MTV had a VJ named Tabitha Soren. I used to wonder if it was Tabitha from Bewitched, all growed up.
Am I digressing? My whole life is a digression. Existential depression, in my terms, is a lack of desire to live. I do have a desire to have a desire to live, but that's one step removed from actually wanting to live, and more trouble than it's worth, apparently. There's always laundry to do, things to pick up, dishes to wash, chores and worries. Where's the payoff? Where's the fun in life? The closest I come to being happy is when I'm working on something, in that blissful zone of creating or troubleshooting.

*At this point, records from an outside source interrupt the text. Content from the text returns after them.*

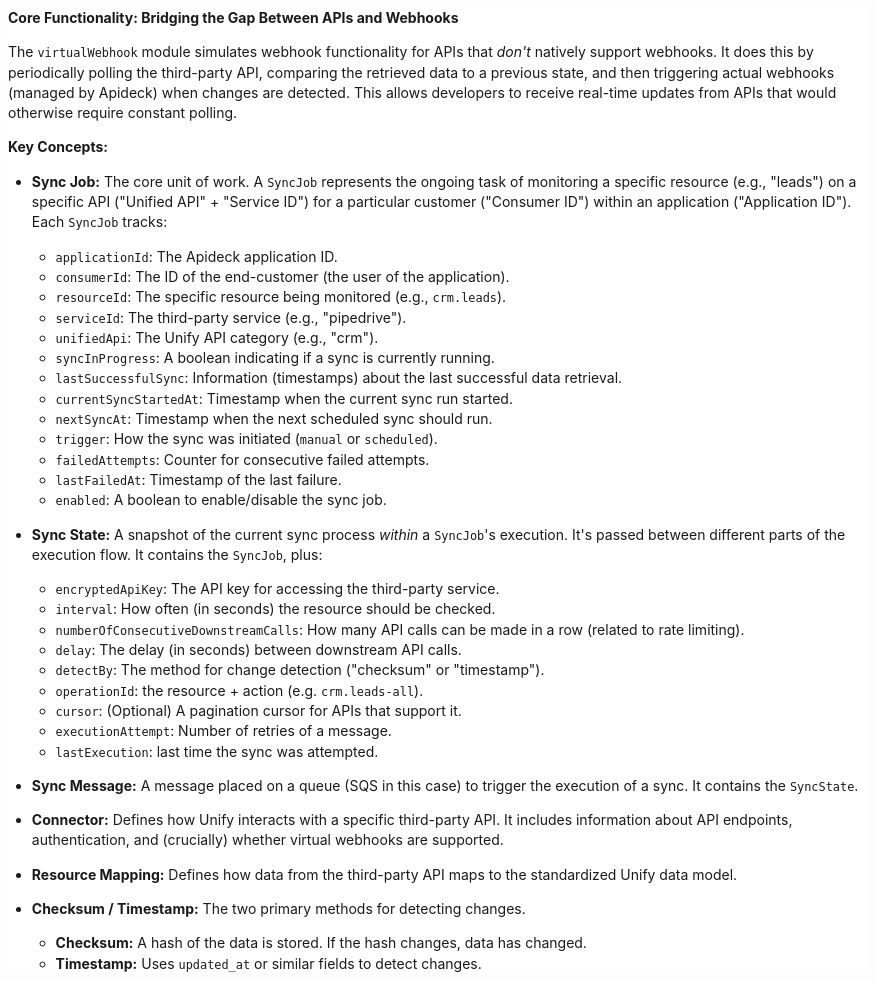 **Core Functionality: Bridging the Gap Between APIs and Webhooks**

The `virtualWebhook` module simulates webhook functionality for APIs that _don't_ natively support webhooks. It does this by periodically polling the third-party API, comparing the retrieved data to a previous state, and then triggering actual webhooks (managed by Apideck) when changes are detected. This allows developers to receive real-time updates from APIs that would otherwise require constant polling.

**Key Concepts:**

- **Sync Job:** The core unit of work. A `SyncJob` represents the ongoing task of monitoring a specific resource (e.g., "leads") on a specific API ("Unified API" + "Service ID") for a particular customer ("Consumer ID") within an application ("Application ID"). Each `SyncJob` tracks:

  - `applicationId`: The Apideck application ID.
  - `consumerId`: The ID of the end-customer (the user of the application).
  - `resourceId`: The specific resource being monitored (e.g., `crm.leads`).
  - `serviceId`: The third-party service (e.g., "pipedrive").
  - `unifiedApi`: The Unify API category (e.g., "crm").
  - `syncInProgress`: A boolean indicating if a sync is currently running.
  - `lastSuccessfulSync`: Information (timestamps) about the last successful data retrieval.
  - `currentSyncStartedAt`: Timestamp when the current sync run started.
  - `nextSyncAt`: Timestamp when the next scheduled sync should run.
  - `trigger`: How the sync was initiated (`manual` or `scheduled`).
  - `failedAttempts`: Counter for consecutive failed attempts.
  - `lastFailedAt`: Timestamp of the last failure.
  - `enabled`: A boolean to enable/disable the sync job.

- **Sync State:** A snapshot of the current sync process _within_ a `SyncJob`'s execution. It's passed between different parts of the execution flow. It contains the `SyncJob`, plus:

  - `encryptedApiKey`: The API key for accessing the third-party service.
  - `interval`: How often (in seconds) the resource should be checked.
  - `numberOfConsecutiveDownstreamCalls`: How many API calls can be made in a row (related to rate limiting).
  - `delay`: The delay (in seconds) between downstream API calls.
  - `detectBy`: The method for change detection ("checksum" or "timestamp").
  - `operationId`: the resource + action (e.g. `crm.leads-all`).
  - `cursor`: (Optional) A pagination cursor for APIs that support it.
  - `executionAttempt`: Number of retries of a message.
  - `lastExecution`: last time the sync was attempted.

- **Sync Message:** A message placed on a queue (SQS in this case) to trigger the execution of a sync. It contains the `SyncState`.

- **Connector:** Defines how Unify interacts with a specific third-party API. It includes information about API endpoints, authentication, and (crucially) whether virtual webhooks are supported.

- **Resource Mapping:** Defines how data from the third-party API maps to the standardized Unify data model.

- **Checksum / Timestamp:** The two primary methods for detecting changes.

  - **Checksum:** A hash of the data is stored. If the hash changes, data has changed.
  - **Timestamp:** Uses `updated_at` or similar fields to detect changes.
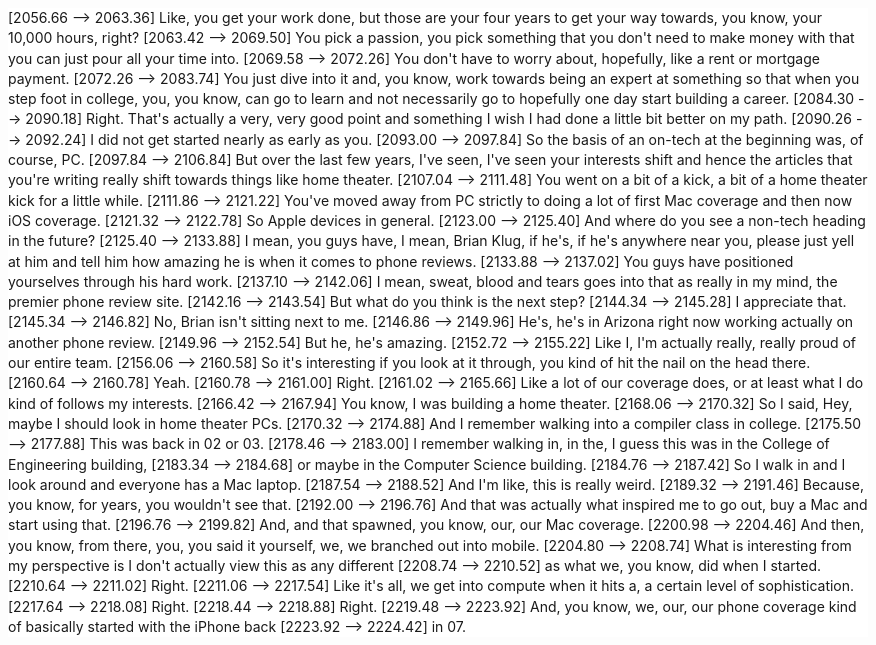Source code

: [2056.66 --> 2063.36]  Like, you get your work done, but those are your four years to get your way towards, you know, your 10,000 hours, right?
[2063.42 --> 2069.50]  You pick a passion, you pick something that you don't need to make money with that you can just pour all your time into.
[2069.58 --> 2072.26]  You don't have to worry about, hopefully, like a rent or mortgage payment.
[2072.26 --> 2083.74]  You just dive into it and, you know, work towards being an expert at something so that when you step foot in college, you, you know, can go to learn and not necessarily go to hopefully one day start building a career.
[2084.30 --> 2090.18]  Right. That's actually a very, very good point and something I wish I had done a little bit better on my path.
[2090.26 --> 2092.24]  I did not get started nearly as early as you.
[2093.00 --> 2097.84]  So the basis of an on-tech at the beginning was, of course, PC.
[2097.84 --> 2106.84]  But over the last few years, I've seen, I've seen your interests shift and hence the articles that you're writing really shift towards things like home theater.
[2107.04 --> 2111.48]  You went on a bit of a kick, a bit of a home theater kick for a little while.
[2111.86 --> 2121.22]  You've moved away from PC strictly to doing a lot of first Mac coverage and then now iOS coverage.
[2121.32 --> 2122.78]  So Apple devices in general.
[2123.00 --> 2125.40]  And where do you see a non-tech heading in the future?
[2125.40 --> 2133.88]  I mean, you guys have, I mean, Brian Klug, if he's, if he's anywhere near you, please just yell at him and tell him how amazing he is when it comes to phone reviews.
[2133.88 --> 2137.02]  You guys have positioned yourselves through his hard work.
[2137.10 --> 2142.06]  I mean, sweat, blood and tears goes into that as really in my mind, the premier phone review site.
[2142.16 --> 2143.54]  But what do you think is the next step?
[2144.34 --> 2145.28]  I appreciate that.
[2145.34 --> 2146.82]  No, Brian isn't sitting next to me.
[2146.86 --> 2149.96]  He's, he's in Arizona right now working actually on another phone review.
[2149.96 --> 2152.54]  But he, he's amazing.
[2152.72 --> 2155.22]  Like I, I'm actually really, really proud of our entire team.
[2156.06 --> 2160.58]  So it's interesting if you look at it through, you kind of hit the nail on the head there.
[2160.64 --> 2160.78]  Yeah.
[2160.78 --> 2161.00]  Right.
[2161.02 --> 2165.66]  Like a lot of our coverage does, or at least what I do kind of follows my interests.
[2166.42 --> 2167.94]  You know, I was building a home theater.
[2168.06 --> 2170.32]  So I said, Hey, maybe I should look in home theater PCs.
[2170.32 --> 2174.88]  And I remember walking into a compiler class in college.
[2175.50 --> 2177.88]  This was back in 02 or 03.
[2178.46 --> 2183.00]  I remember walking in, in the, I guess this was in the College of Engineering building,
[2183.34 --> 2184.68]  or maybe in the Computer Science building.
[2184.76 --> 2187.42]  So I walk in and I look around and everyone has a Mac laptop.
[2187.54 --> 2188.52]  And I'm like, this is really weird.
[2189.32 --> 2191.46]  Because, you know, for years, you wouldn't see that.
[2192.00 --> 2196.76]  And that was actually what inspired me to go out, buy a Mac and start using that.
[2196.76 --> 2199.82]  And, and that spawned, you know, our, our Mac coverage.
[2200.98 --> 2204.46]  And then, you know, from there, you, you said it yourself, we, we branched out into mobile.
[2204.80 --> 2208.74]  What is interesting from my perspective is I don't actually view this as any different
[2208.74 --> 2210.52]  as what we, you know, did when I started.
[2210.64 --> 2211.02]  Right.
[2211.06 --> 2217.54]  Like it's all, we get into compute when it hits a, a certain level of sophistication.
[2217.64 --> 2218.08]  Right.
[2218.44 --> 2218.88]  Right.
[2219.48 --> 2223.92]  And, you know, we, our, our phone coverage kind of basically started with the iPhone back
[2223.92 --> 2224.42]  in 07.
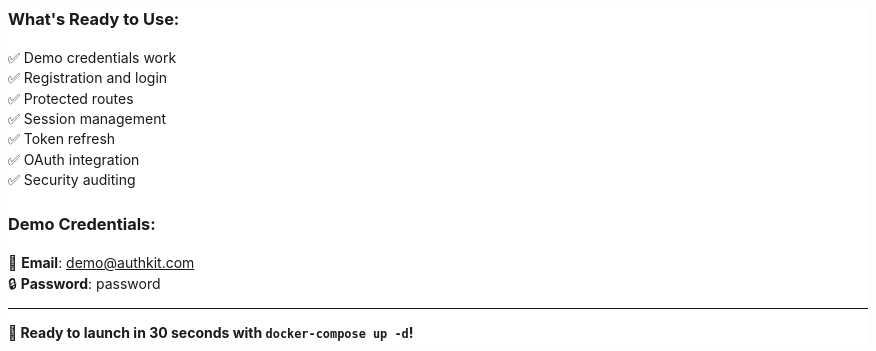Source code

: ### What's Ready to Use:
✅ Demo credentials work  
✅ Registration and login  
✅ Protected routes  
✅ Session management  
✅ Token refresh  
✅ OAuth integration  
✅ Security auditing  

### Demo Credentials:
📧 **Email**: demo@authkit.com  
🔒 **Password**: password  

---

**🚀 Ready to launch in 30 seconds with `docker-compose up -d`!**
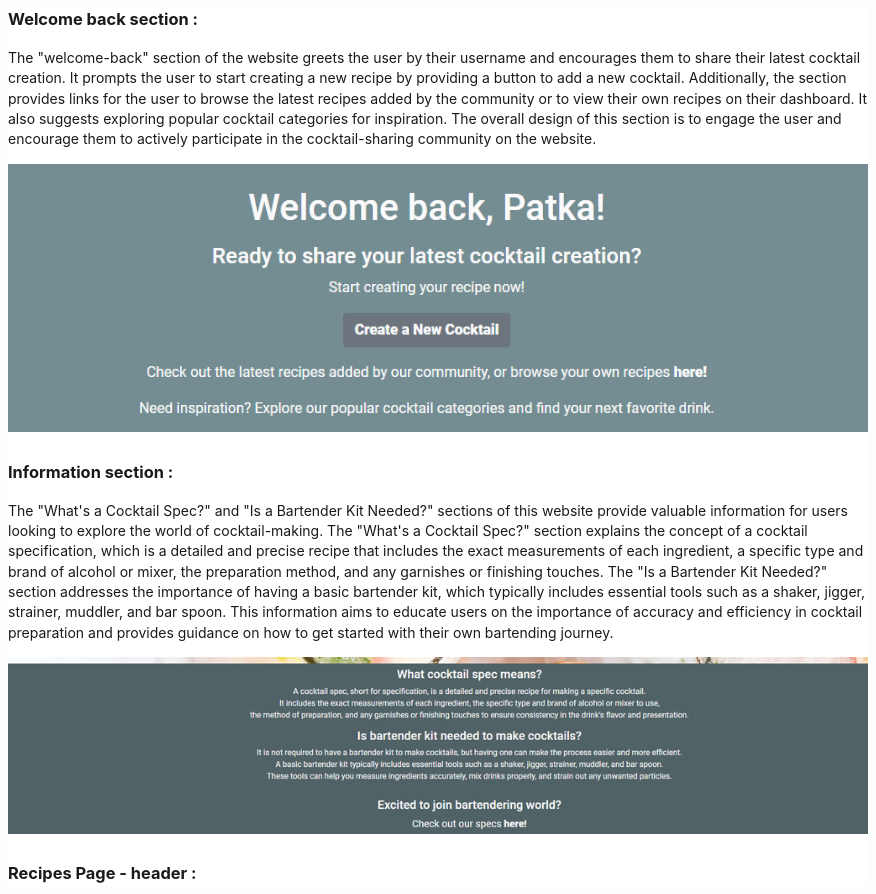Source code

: ### Welcome back section :

The "welcome-back" section of the website greets the user by their username and encourages them to share their latest cocktail creation. It prompts the user to start creating a new recipe by providing a button to add a new cocktail. Additionally, the section provides links for the user to browse the latest recipes added by the community or to view their own recipes on their dashboard. It also suggests exploring popular cocktail categories for inspiration. The overall design of this section is to engage the user and encourage them to actively participate in the cocktail-sharing community on the website.

![Welcome back section](/docs/images/welcome-back.PNG)

### Information section :

The "What's a Cocktail Spec?" and "Is a Bartender Kit Needed?" sections of this website provide valuable information for users looking to explore the world of cocktail-making. The "What's a Cocktail Spec?" section explains the concept of a cocktail specification, which is a detailed and precise recipe that includes the exact measurements of each ingredient, a specific type and brand of alcohol or mixer, the preparation method, and any garnishes or finishing touches. The "Is a Bartender Kit Needed?" section addresses the importance of having a basic bartender kit, which typically includes essential tools such as a shaker, jigger, strainer, muddler, and bar spoon. This information aims to educate users on the importance of accuracy and efficiency in cocktail preparation and provides guidance on how to get started with their own bartending journey.

![Information section](/docs/images/information-section.png)


### Recipes Page - header :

Or when I'm drunk, and all the arguments in my head are dampened down to a soggy warmth.
Or there's sex, but I won't go there other than to label it what it is -- a brief vacation to the primal. It's how animals must feel.
Anyway, here I am. Living. Many believe suicide is a cowardly act. I've always considered it the bravest thing you can do. You're acting against the urge of every cell in your body to keep going. You're silencing a billion little fellers who selfishly want you to keep breathing, walking, talking, working, washing that laundry every goddamned week. You're telling them to shut the fuck up and you're pulling that trigger.
Me, I'm a coward. They've got me by the balls. When I was in the hospital, I was asked a half-dozen times if I'd ever attempted suicide. What qualifies as an attempt? When I was in college, I downed a bunch of over-the-counter sleeping pills. I don't think I even went to sleep.
I also pissed in a jar. In college, not during my stay in the mental hospital. I lived in a dorm room and hated/feared going down the hall to use the bathroom, so I pissed in a Mason jar. I'd dump it out at 4AM when nobody else was around. I wore a trucker hat and a military surplus trench coat that was a bit too short, and had long hair, and wondered if I'd ever have a girlfriend. I didn't know alcohol until my second year, when I was out of the dorms. If I'd drank and smoked earlier, my life would have been entirely different. Better? I don't know, but certainly different. Maybe I'd have married someone down in West Virginia. Maybe I'd have finished college. As it was, I just couldn't make it. I was crippled by a fear of everyone else.
Digressing again. Where was I? Suicide. When life is a net negative, when you're at -1 or less on that line, then the zero of death is an improvement, is it not? And really, honestly, who can say their life is a net positive? Is it worth all the work we have to do to keep going?
But again, let me reiterate that I'm a coward. I won't pull that trigger, jump that cliff, or sleep in that exhaust. I don't even have the motivation to turn myself off. It's like watching infomercials until the wee hours because you're too lazy to get up and fetch the remote.
Currently, I'm taking Pristiq and Abilify for depression, and Provigil for weariness associated with sleep apnea. While I was in the hospital, I tried Xanax and got a script for Klonopin. Today, my psychiatrist decided to add Symbyax to the mix. What a name! It's a combination of an antipsychotic and Prozac. There appear to be some good reviews online, but I'm not counting the ones where it turned people fat and suicidal.
If it does what the dozens of others in my pharmacological cavalcade have failed to do, then I'll be sure to post about it. I don't have a lot of hope, but then again, I just don't care.